Elizabeth está ciente de que o bom desempenho da filha nas provas que são essenciais para que consiga entrar na universidade vai depender da fase do ciclo menstrual em que ela estiver naquele momento,
A mãe acredita que sua própria vida teria sido diferente se seus hormônios tivessem sido levados em consideração mais cedo.
“Sinto calafrios quando lembro dos momentos de fúria que eu costumava ter”, conta ela. “Acabei desistindo de muitas coisas ao longo dos anos porque fiquei imobilizada pela depressão.”
Quando seus hormônios adquirem essa força, eles passam a ter um efeito dominó sobre sua vida e sua conquistas, ela explica.
Elizabeth se lembra de sempre ter tido de fingir um sorriso para esconder a dor que estava sentindo, e de se perguntar por que outras pessoas conseguiam seguir adiante, mas ela não.
“Costumava olhar para os meus colegas e pensar que eu estava sendo fraca, preguiçosa e sem ambição – e tudo isso contribuiu para minha baixa auto-estima”, reflete.
Hoje, ela adora ser mãe e dona de casa, mas antes sonhava em ser escritora. E acredita que, se tivesse sua histerectomia tivesse sido realizada mais cedo, poderia ter feito isso acontecer.
“Me entristece o fato de ter demorado tanto para que meus hormônios fossem levados em consideração, mas as coisas deram certo no fim”, diz.
Suas batalhas mensais também tiveram impacto nos relacionamentos.
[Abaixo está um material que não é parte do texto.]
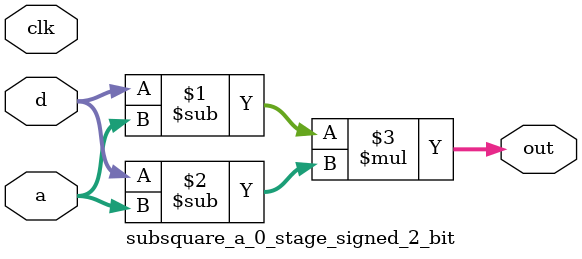
<source format=sv>
(* use_dsp = "yes" *) module subsquare_a_0_stage_signed_2_bit(
	input signed [1:0] a,
	input signed [1:0] d,
	output [1:0] out,
	input clk);

	assign out = (d - a) * (d - a);
endmodule

</source>
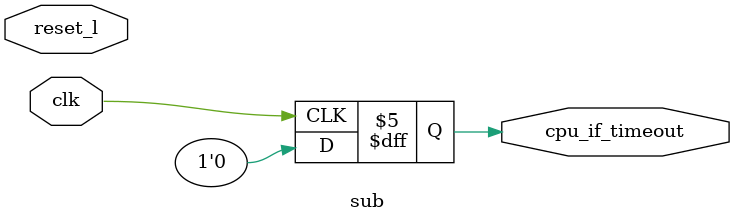
<source format=v>

module t
  (
   input wire reset_l,
   input wire clk
   );

   sub sub_I
     (
      .clk(clk),
      .reset_l(reset_l),
      .cpu_if_timeout(1'b0)
      );
endmodule

module sub
  (
   input wire   clk, reset_l,
   output reg   cpu_if_timeout
   );

   always @(posedge clk) begin
      if (!reset_l) begin
         cpu_if_timeout <= 1'b0;
      end
      else begin
         cpu_if_timeout <= 1'b0;
      end
   end
endmodule

</source>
Hoje, está casada com seu segundo marido há dez anos. Ela descreve o jogador de rúgbi como “adorável e extremamente solidário – ele aprendeu a ficar mais na dele quando os hormônios da casa estão em fúria”.
Numa noite de sexta-feira, ele tentará dizer, mas com bastante jeito: “Ah, não está na hora de trocar seu adesivo hormonal, querida?”.
“Claro, eu grito com ele antes, e depois me sinto muito mais calma quando troco o adesivo”, relata Elizabeth.
Agora seu foco está em encontrar ajuda para Grace.
No momento, a jovem está tendo mais dias bons, embora só um pouco a mais, do que ruins. Antes, costumava ser o contrário.
“Isso é provavelmente o melhor que posso esperar até que eu possa fazer uma histerectomia – eu gostaria que alguém simplesmente me submetesse a uma histerectomia”, diz a adolescente. “Eu só quero saber o que é o ‘normal’.”
*Os nomes foram trocados para proteger a identidade de mãe e filha.